**PAGE EXCERPT**

Small 2A switching regulator, waterproof
|Switcher Reg Continuous||Max Solar Cell power watts||Max Solar Cell Open Circuit Voltage||Quiescent current draw in mA||4 Step Charging||Battery Type Selection||Remote Option||Part Number|
|12V 2A||70||30V||0.0 mA||No||No||No||SB122|
|24V 1A||70||50V||0.0 mA||No||No||No||SB241|
Good Solar cells are very expensive and people who buy and use them want the maximum power they can possibly get from their investment. In order to make an informed decision as to which type of solar regulator you need then you must understand how a solar cell performs and the difference between the 3 main groups of solar regs. As with most things in life, you get what you pay for, a typical 20A / 12V solar regulator can vary in price from £20 - £200+, why? Is the £20 as good as the £160 or at least nearly as good or is it a total waste of money. Its extremely important to know which technology you purchase.
How does a solar cell work and what are the important operational features? (please note all Sterling regs are waterproof).

Source records
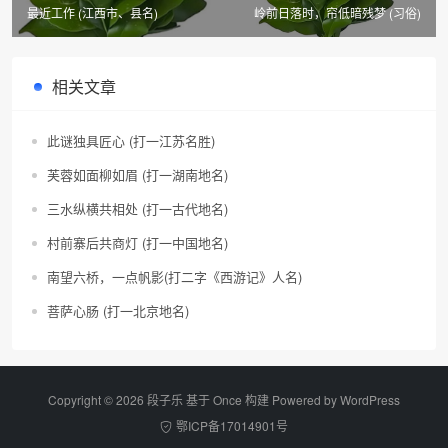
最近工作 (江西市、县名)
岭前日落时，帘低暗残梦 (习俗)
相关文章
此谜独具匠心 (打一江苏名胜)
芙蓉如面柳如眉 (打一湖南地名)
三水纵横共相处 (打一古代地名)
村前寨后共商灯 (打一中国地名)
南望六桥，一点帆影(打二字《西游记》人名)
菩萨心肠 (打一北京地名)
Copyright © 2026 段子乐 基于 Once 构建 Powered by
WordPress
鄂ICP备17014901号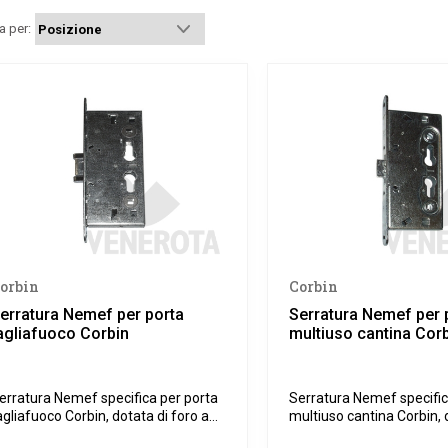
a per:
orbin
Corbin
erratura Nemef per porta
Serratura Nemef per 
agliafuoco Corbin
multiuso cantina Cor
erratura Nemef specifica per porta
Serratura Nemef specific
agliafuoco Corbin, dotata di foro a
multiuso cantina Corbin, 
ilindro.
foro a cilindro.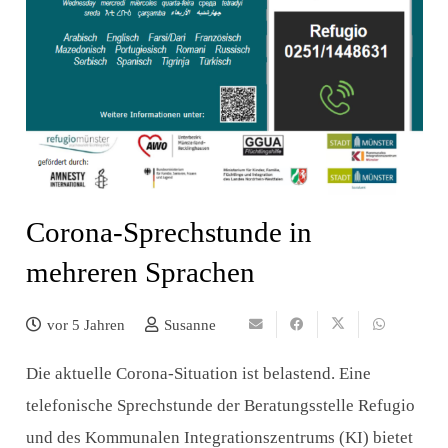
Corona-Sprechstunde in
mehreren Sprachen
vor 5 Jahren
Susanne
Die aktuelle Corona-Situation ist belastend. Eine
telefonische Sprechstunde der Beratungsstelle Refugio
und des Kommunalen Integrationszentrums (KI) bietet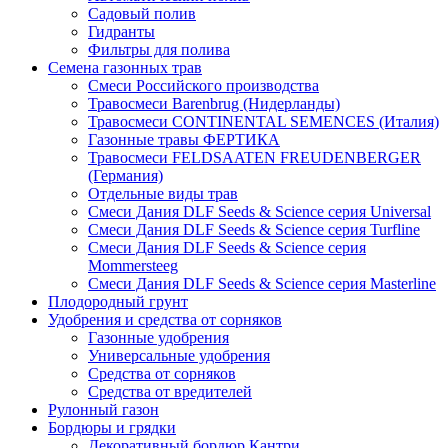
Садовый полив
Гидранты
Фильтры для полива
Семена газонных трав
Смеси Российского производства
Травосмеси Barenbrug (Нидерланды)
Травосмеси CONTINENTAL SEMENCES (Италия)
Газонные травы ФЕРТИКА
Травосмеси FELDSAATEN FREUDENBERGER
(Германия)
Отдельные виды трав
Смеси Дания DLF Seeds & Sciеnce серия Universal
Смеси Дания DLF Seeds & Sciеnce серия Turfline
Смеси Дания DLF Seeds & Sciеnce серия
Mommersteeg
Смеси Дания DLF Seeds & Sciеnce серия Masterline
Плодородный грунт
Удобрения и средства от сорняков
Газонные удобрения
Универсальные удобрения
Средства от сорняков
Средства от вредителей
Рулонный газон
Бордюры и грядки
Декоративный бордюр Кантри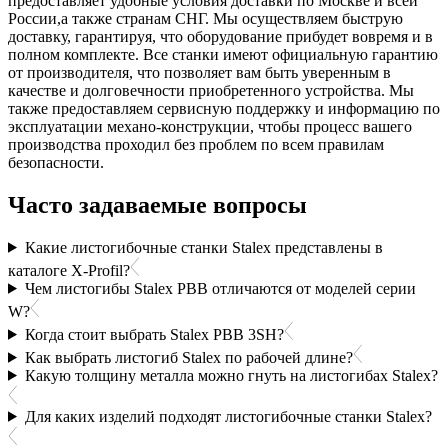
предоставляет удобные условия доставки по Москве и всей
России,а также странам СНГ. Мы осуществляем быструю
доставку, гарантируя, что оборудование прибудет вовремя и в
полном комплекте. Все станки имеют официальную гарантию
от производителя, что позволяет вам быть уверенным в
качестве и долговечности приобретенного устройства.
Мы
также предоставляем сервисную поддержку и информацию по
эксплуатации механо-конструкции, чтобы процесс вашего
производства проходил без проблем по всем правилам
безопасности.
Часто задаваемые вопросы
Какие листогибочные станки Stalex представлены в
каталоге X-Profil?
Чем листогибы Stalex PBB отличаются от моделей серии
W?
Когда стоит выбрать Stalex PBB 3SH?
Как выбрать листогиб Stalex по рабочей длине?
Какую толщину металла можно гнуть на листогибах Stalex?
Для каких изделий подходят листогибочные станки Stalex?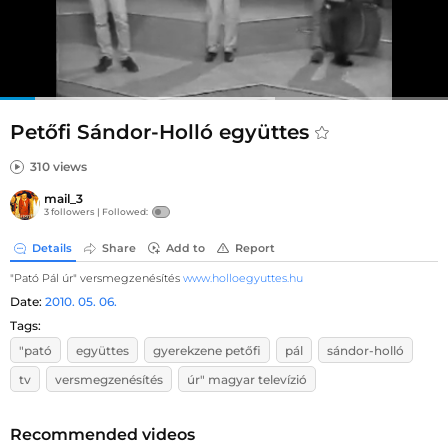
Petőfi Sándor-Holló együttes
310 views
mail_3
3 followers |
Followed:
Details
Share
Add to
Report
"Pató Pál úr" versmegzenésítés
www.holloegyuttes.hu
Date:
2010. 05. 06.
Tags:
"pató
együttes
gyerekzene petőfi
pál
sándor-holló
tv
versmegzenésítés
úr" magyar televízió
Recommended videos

**PROBLEM DETAILS**
List every column heading of the table on the switching regulator page.

**SOLUTION TO THIS PROBLEM**
Switcher Reg Continuous; Max Solar Cell power watts; Max Solar Cell Open Circuit Voltage; Quiescent current draw in mA; 4 Step Charging; Battery Type Selection; Remote Option; Part Number